The Truth: Acceptance Quality Limit (AQL) sampling inspection is the most widely accepted sampling inspection protocol for inspection by attribute. The past specifying of AQL plans by the U.S. Department of Defense has greatly increased the role of this method of sampling. The original MIL-STD-105A standard for sampling inspection was developed by the U.S. Military in 1950. The standard underwent several modifications and became MIL-STD-105E in 1989. The Department of Defense discontinued the MIL-STD-105E standard in February 1995 and users were referred to its commercial equivalent ANSI/ASQC Z1.4-1993
The ISO standard for inspection by attributes was introduced in 1989 as the ISO 2859-1:1989 standard matching the ANSI/ASQC Z1.4-1993 and MIL-STD-105E standards. The ISO standard was then modified including changes to its sample plans in a 1999 revision. The ANSI/ASQ Z1.4-2003 standard revision was released in January 2004.

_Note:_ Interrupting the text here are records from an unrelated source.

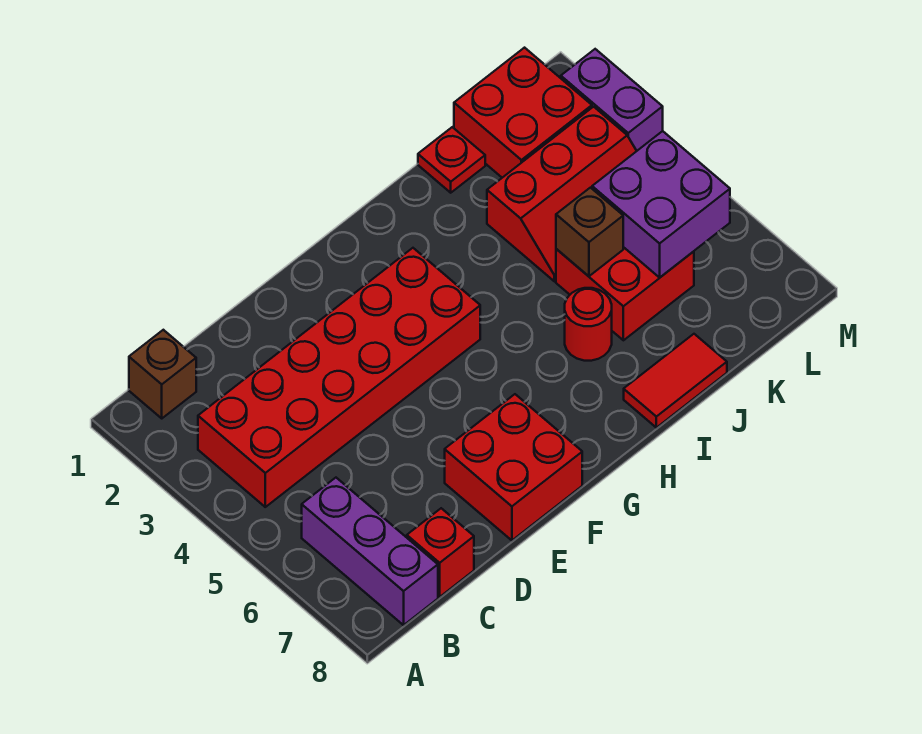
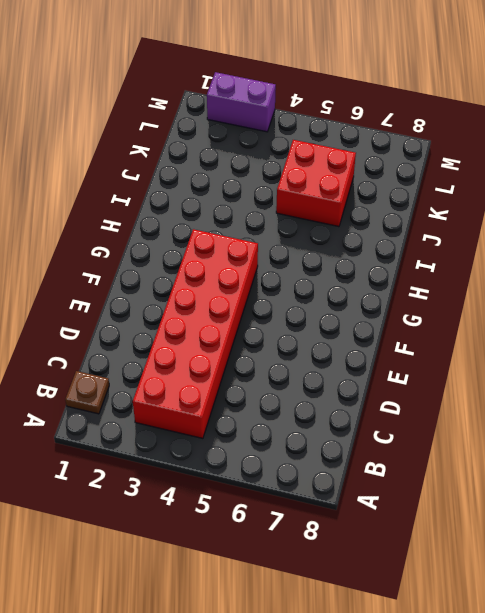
brown plate B1 level 1 -> brown brick B1 level 1
none -> purple brick B6:B8 level 1
none -> red brick C8 level 1
none -> red brick E7:F8 level 1

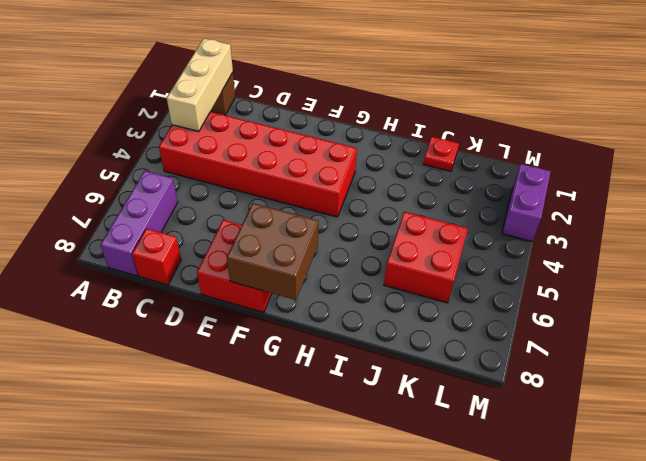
tan brick B1:B3 level 2 -> none
brown brick F7:G8 level 2 -> none
none -> red round brick I6 level 1
none -> red tile I8:J8 level 1
none -> red slope J3:L4 level 1 top 3

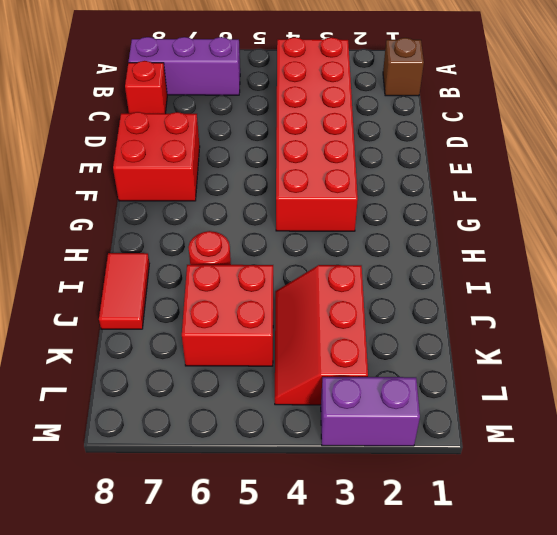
none -> red plate J1 level 1
none -> red brick K1:L2 level 1
none -> brown brick J5 level 2

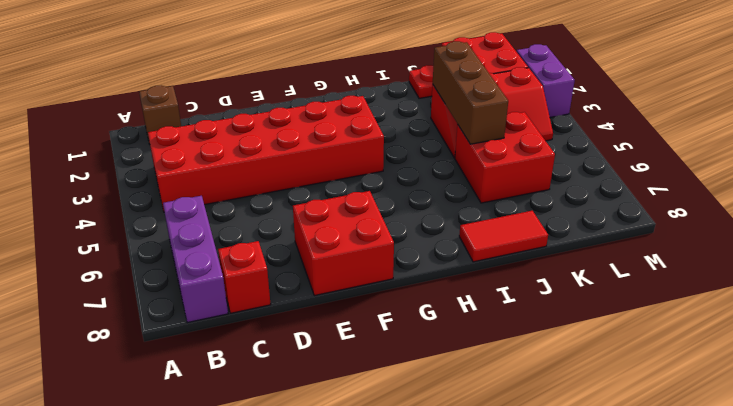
brown brick J3:J5 level 2 -> brown brick J5 level 2
none -> red round brick I6 level 1
none -> purple brick K5:L6 level 2

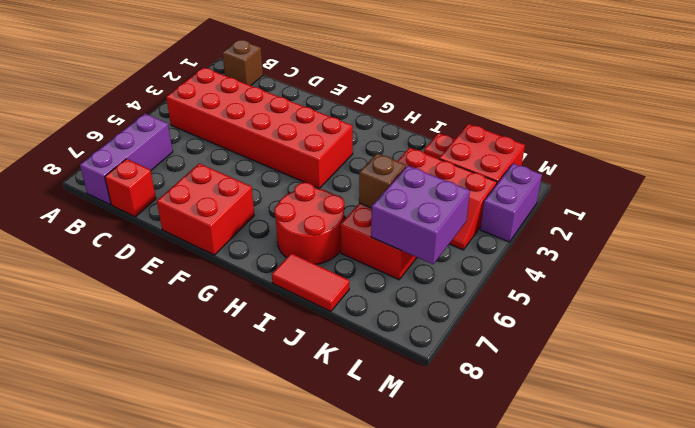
red round brick H6:I7 level 1 -> red round brick I6 level 1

Note: KRT Audit Corporation inspects according to the ANSI/ASQ Z1.4-2003 standard and the ISO 2859 standard, both of which have since replaced the MIL-STD-105E standard.
AQL: AQL has been changed from “Acceptance Quality Level” to “Acceptance Quality Limit”. It actually has TWO different definitions due to standard changes. Here is the definition according to MIL-STD-195E and ISO 2859-1 (1999: “The acceptable quality limit (AQL) is defined as the maximum percent defective (or maximum number of defects per hundred), that, for purpose of sampling inspection, can be considered satisfactory as a process average. However, the ANSI/ASQC Z1.4-2003 states: “The AQL is the quality level that is the worst tolerable process average when a continuing series of lots is submitted for acceptance sampling.
Defects/Defectives: A “defect” is any nonconformance of the unit of product against the specified requirements. A “defective” is a unit of product which contains one or more defects. Below are the different defect level definitions:
Critical Defect: A “Critical” defect is on one’s judgment and experience indicates is likely to: (1) Result in hazardous or unsafe use, operation, or maintenance of the product, or (2) Prevent performance of the tactical function of a major end item.
Major Defect: A “Major” defect is one other than critical, that is likely to result in the failure or to reduce materially the usability of the unit of product for its intended purpose.
Minor Defect: A “Minor” defect is one that is not likely to reduce materially the usability of the unit of product for its intended purpose or is a departure from established standards having little bearing on the effective use or operation of the unit of product.